▶ TO DO
Would you write out the records below exactly as given?

Stored items
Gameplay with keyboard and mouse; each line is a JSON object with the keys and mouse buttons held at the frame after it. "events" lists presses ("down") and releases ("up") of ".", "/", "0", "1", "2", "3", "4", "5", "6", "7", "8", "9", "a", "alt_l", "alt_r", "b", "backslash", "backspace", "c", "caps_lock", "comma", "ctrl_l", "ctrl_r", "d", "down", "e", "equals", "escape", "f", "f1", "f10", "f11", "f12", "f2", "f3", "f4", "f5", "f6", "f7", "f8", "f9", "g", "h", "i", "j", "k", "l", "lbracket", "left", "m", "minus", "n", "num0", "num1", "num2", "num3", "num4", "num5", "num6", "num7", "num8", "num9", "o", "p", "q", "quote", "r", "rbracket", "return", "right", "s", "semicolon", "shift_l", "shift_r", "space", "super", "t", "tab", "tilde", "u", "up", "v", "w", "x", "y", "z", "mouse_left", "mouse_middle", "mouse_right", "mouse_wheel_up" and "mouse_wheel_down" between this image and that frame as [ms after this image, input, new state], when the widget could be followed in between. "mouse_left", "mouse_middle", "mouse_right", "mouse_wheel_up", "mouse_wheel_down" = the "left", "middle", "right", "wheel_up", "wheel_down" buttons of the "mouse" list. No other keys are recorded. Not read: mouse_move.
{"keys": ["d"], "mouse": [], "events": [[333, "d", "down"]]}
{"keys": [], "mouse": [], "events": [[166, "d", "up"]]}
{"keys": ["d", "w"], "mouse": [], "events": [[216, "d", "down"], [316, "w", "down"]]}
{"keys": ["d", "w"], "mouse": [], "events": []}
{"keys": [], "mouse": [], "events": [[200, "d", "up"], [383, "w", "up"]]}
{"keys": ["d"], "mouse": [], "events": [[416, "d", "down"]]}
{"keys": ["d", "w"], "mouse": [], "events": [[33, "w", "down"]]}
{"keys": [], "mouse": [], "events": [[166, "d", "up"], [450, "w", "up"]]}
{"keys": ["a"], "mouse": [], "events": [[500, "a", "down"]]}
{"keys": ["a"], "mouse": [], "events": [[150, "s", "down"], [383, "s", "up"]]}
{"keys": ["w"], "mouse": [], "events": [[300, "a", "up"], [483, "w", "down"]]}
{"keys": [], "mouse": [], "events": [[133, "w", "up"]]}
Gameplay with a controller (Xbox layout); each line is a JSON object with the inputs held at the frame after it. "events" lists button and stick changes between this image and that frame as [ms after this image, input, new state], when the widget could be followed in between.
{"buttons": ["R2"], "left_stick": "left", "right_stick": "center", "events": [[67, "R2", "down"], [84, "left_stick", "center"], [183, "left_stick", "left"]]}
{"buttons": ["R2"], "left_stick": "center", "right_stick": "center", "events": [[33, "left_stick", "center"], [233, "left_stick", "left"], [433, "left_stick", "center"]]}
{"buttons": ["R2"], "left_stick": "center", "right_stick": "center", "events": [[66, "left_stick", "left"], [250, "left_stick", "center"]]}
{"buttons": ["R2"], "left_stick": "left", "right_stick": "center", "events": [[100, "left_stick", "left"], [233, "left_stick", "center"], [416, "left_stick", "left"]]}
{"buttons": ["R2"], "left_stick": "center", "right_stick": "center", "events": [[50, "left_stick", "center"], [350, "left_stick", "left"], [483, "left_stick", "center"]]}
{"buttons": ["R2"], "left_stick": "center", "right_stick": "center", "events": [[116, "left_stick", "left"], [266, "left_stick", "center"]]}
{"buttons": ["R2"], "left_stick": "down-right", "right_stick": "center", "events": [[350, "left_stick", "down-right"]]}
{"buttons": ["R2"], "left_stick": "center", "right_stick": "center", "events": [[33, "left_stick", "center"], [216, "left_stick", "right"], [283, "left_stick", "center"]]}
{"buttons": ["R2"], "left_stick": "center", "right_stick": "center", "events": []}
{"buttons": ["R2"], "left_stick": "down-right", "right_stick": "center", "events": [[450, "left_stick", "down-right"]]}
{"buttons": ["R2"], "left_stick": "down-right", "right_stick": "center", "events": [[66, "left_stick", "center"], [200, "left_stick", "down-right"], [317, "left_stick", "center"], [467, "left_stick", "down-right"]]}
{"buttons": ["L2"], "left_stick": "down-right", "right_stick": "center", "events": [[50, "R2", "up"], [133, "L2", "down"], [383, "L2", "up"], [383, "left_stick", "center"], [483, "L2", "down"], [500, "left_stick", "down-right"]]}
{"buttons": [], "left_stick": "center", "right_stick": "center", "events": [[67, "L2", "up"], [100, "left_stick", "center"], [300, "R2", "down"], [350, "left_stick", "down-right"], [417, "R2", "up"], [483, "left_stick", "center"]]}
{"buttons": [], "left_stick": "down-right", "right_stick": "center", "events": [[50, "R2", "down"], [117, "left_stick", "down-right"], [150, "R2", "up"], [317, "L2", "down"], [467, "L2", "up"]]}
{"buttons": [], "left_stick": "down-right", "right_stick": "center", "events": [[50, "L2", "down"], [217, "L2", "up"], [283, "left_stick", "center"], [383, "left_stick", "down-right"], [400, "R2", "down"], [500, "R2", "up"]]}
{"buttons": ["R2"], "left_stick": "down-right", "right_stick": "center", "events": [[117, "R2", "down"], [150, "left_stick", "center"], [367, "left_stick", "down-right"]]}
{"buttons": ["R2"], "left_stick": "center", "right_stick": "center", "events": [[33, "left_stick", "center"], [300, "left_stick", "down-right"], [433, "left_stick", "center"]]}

▶ ANSWER BOX
Gameplay with keyboard and mouse; each line is a JSON object with the keys and mouse buttons held at the frame after it. "events" lists presses ("down") and releases ("up") of ".", "/", "0", "1", "2", "3", "4", "5", "6", "7", "8", "9", "a", "alt_l", "alt_r", "b", "backslash", "backspace", "c", "caps_lock", "comma", "ctrl_l", "ctrl_r", "d", "down", "e", "equals", "escape", "f", "f1", "f10", "f11", "f12", "f2", "f3", "f4", "f5", "f6", "f7", "f8", "f9", "g", "h", "i", "j", "k", "l", "lbracket", "left", "m", "minus", "n", "num0", "num1", "num2", "num3", "num4", "num5", "num6", "num7", "num8", "num9", "o", "p", "q", "quote", "r", "rbracket", "return", "right", "s", "semicolon", "shift_l", "shift_r", "space", "super", "t", "tab", "tilde", "u", "up", "v", "w", "x", "y", "z", "mouse_left", "mouse_middle", "mouse_right", "mouse_wheel_up" and "mouse_wheel_down" between this image and that frame as [ms after this image, input, new state], when the widget could be followed in between. "mouse_left", "mouse_middle", "mouse_right", "mouse_wheel_up", "mouse_wheel_down" = the "left", "middle", "right", "wheel_up", "wheel_down" buttons of the "mouse" list. No other keys are recorded. Not read: mouse_move.
{"keys": ["d"], "mouse": [], "events": [[333, "d", "down"]]}
{"keys": [], "mouse": [], "events": [[166, "d", "up"]]}
{"keys": ["d", "w"], "mouse": [], "events": [[216, "d", "down"], [316, "w", "down"]]}
{"keys": ["d", "w"], "mouse": [], "events": []}
{"keys": [], "mouse": [], "events": [[200, "d", "up"], [383, "w", "up"]]}
{"keys": ["d"], "mouse": [], "events": [[416, "d", "down"]]}
{"keys": ["d", "w"], "mouse": [], "events": [[33, "w", "down"]]}
{"keys": [], "mouse": [], "events": [[166, "d", "up"], [450, "w", "up"]]}
{"keys": ["a"], "mouse": [], "events": [[500, "a", "down"]]}
{"keys": ["a"], "mouse": [], "events": [[150, "s", "down"], [383, "s", "up"]]}
{"keys": ["w"], "mouse": [], "events": [[300, "a", "up"], [483, "w", "down"]]}
{"keys": [], "mouse": [], "events": [[133, "w", "up"]]}
Gameplay with a controller (Xbox layout); each line is a JSON object with the inputs held at the frame after it. "events" lists button and stick changes between this image and that frame as [ms after this image, input, new state], when the widget could be followed in between.
{"buttons": ["R2"], "left_stick": "left", "right_stick": "center", "events": [[67, "R2", "down"], [84, "left_stick", "center"], [183, "left_stick", "left"]]}
{"buttons": ["R2"], "left_stick": "center", "right_stick": "center", "events": [[33, "left_stick", "center"], [233, "left_stick", "left"], [433, "left_stick", "center"]]}
{"buttons": ["R2"], "left_stick": "center", "right_stick": "center", "events": [[66, "left_stick", "left"], [250, "left_stick", "center"]]}
{"buttons": ["R2"], "left_stick": "left", "right_stick": "center", "events": [[100, "left_stick", "left"], [233, "left_stick", "center"], [416, "left_stick", "left"]]}
{"buttons": ["R2"], "left_stick": "center", "right_stick": "center", "events": [[50, "left_stick", "center"], [350, "left_stick", "left"], [483, "left_stick", "center"]]}
{"buttons": ["R2"], "left_stick": "center", "right_stick": "center", "events": [[116, "left_stick", "left"], [266, "left_stick", "center"]]}
{"buttons": ["R2"], "left_stick": "down-right", "right_stick": "center", "events": [[350, "left_stick", "down-right"]]}
{"buttons": ["R2"], "left_stick": "center", "right_stick": "center", "events": [[33, "left_stick", "center"], [216, "left_stick", "right"], [283, "left_stick", "center"]]}
{"buttons": ["R2"], "left_stick": "center", "right_stick": "center", "events": []}
{"buttons": ["R2"], "left_stick": "down-right", "right_stick": "center", "events": [[450, "left_stick", "down-right"]]}
{"buttons": ["R2"], "left_stick": "down-right", "right_stick": "center", "events": [[66, "left_stick", "center"], [200, "left_stick", "down-right"], [317, "left_stick", "center"], [467, "left_stick", "down-right"]]}
{"buttons": ["L2"], "left_stick": "down-right", "right_stick": "center", "events": [[50, "R2", "up"], [133, "L2", "down"], [383, "L2", "up"], [383, "left_stick", "center"], [483, "L2", "down"], [500, "left_stick", "down-right"]]}
{"buttons": [], "left_stick": "center", "right_stick": "center", "events": [[67, "L2", "up"], [100, "left_stick", "center"], [300, "R2", "down"], [350, "left_stick", "down-right"], [417, "R2", "up"], [483, "left_stick", "center"]]}
{"buttons": [], "left_stick": "down-right", "right_stick": "center", "events": [[50, "R2", "down"], [117, "left_stick", "down-right"], [150, "R2", "up"], [317, "L2", "down"], [467, "L2", "up"]]}
{"buttons": [], "left_stick": "down-right", "right_stick": "center", "events": [[50, "L2", "down"], [217, "L2", "up"], [283, "left_stick", "center"], [383, "left_stick", "down-right"], [400, "R2", "down"], [500, "R2", "up"]]}
{"buttons": ["R2"], "left_stick": "down-right", "right_stick": "center", "events": [[117, "R2", "down"], [150, "left_stick", "center"], [367, "left_stick", "down-right"]]}
{"buttons": ["R2"], "left_stick": "center", "right_stick": "center", "events": [[33, "left_stick", "center"], [300, "left_stick", "down-right"], [433, "left_stick", "center"]]}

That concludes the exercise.